:: Task statement ::
Restate, word for word and with no pictures, the stretch of lines in the data below that begins at the line with "Garozas pamatskola" and ends at the line with "Изделия монтажные для СКС", inclusive.

:: Extracted page text data ::
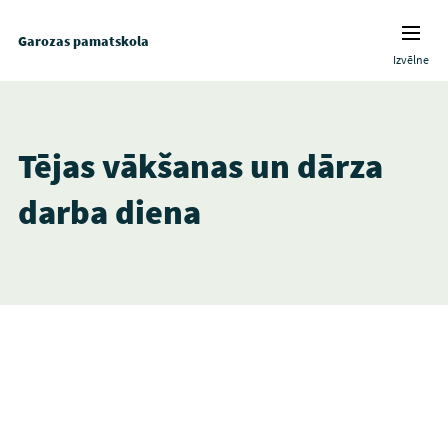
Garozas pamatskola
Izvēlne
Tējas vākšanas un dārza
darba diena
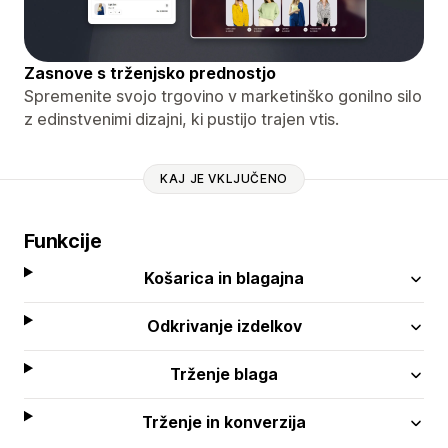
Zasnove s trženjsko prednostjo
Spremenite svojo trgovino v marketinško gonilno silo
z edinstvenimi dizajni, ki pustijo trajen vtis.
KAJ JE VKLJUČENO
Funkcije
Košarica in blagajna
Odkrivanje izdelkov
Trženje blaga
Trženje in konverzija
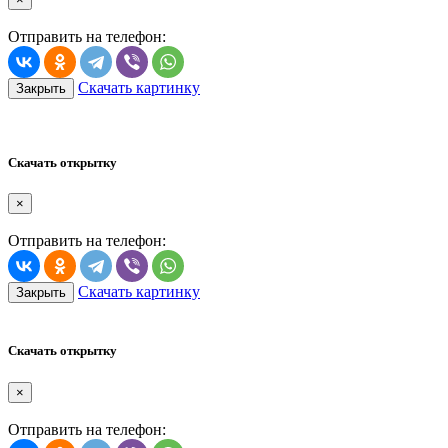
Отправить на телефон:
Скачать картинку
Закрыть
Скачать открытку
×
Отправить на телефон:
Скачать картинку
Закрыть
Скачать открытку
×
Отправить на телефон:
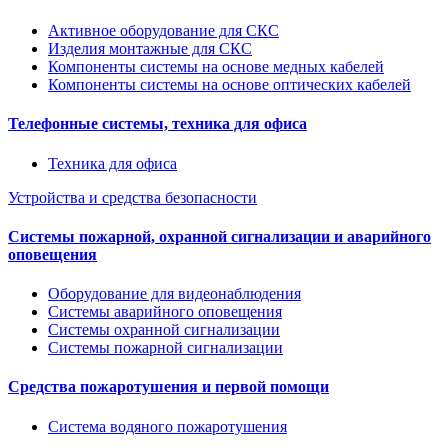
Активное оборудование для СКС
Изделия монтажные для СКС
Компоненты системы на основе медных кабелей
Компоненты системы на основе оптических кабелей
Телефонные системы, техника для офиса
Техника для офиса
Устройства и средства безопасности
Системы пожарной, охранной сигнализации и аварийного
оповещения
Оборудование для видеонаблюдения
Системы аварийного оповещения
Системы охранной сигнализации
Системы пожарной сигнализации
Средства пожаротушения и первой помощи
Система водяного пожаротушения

* * *

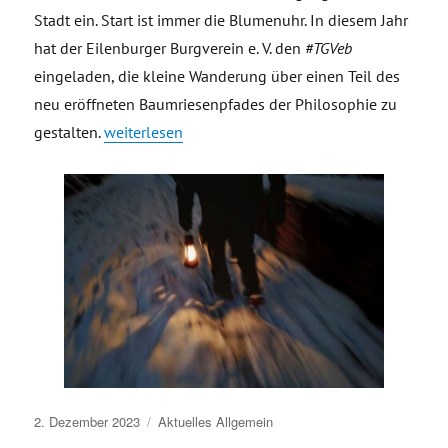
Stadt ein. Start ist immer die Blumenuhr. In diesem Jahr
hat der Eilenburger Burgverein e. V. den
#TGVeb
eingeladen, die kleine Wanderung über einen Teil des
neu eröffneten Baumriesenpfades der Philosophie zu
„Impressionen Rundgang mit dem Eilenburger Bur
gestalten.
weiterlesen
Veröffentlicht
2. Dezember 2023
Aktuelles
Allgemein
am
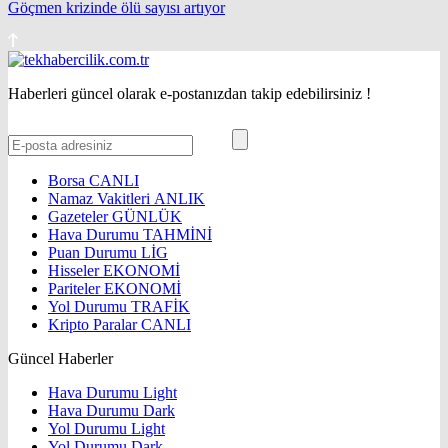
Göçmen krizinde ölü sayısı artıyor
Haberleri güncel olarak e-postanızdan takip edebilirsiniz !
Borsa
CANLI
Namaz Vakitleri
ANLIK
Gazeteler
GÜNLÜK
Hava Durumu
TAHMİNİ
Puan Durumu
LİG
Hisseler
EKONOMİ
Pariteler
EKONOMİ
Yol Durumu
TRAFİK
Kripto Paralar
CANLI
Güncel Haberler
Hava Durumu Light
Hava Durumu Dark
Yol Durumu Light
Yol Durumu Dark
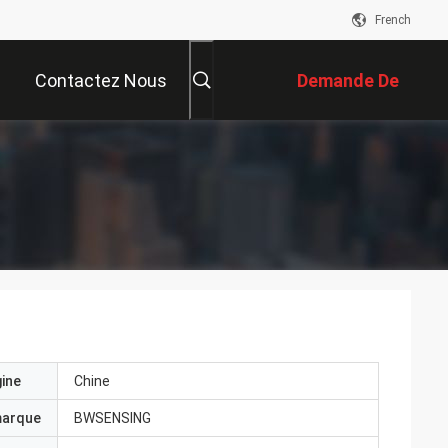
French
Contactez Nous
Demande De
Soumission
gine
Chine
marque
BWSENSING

:: Final answer ::
Garozas pamatskola
Izvēlne
Tējas vākšanas un dārza
darba diena
Zasnove s trženjsko prednostjo
Spremenite svojo trgovino v marketinško gonilno silo
z edinstvenimi dizajni, ki pustijo trajen vtis.
KAJ JE VKLJUČENO
Funkcije
Košarica in blagajna
Odkrivanje izdelkov
Trženje blaga
Trženje in konverzija
Отправить на телефон:
Скачать картинку
Закрыть
Скачать открытку
×
Отправить на телефон:
Скачать картинку
Закрыть
Скачать открытку
×
Отправить на телефон:
Активное оборудование для СКС
Изделия монтажные для СКС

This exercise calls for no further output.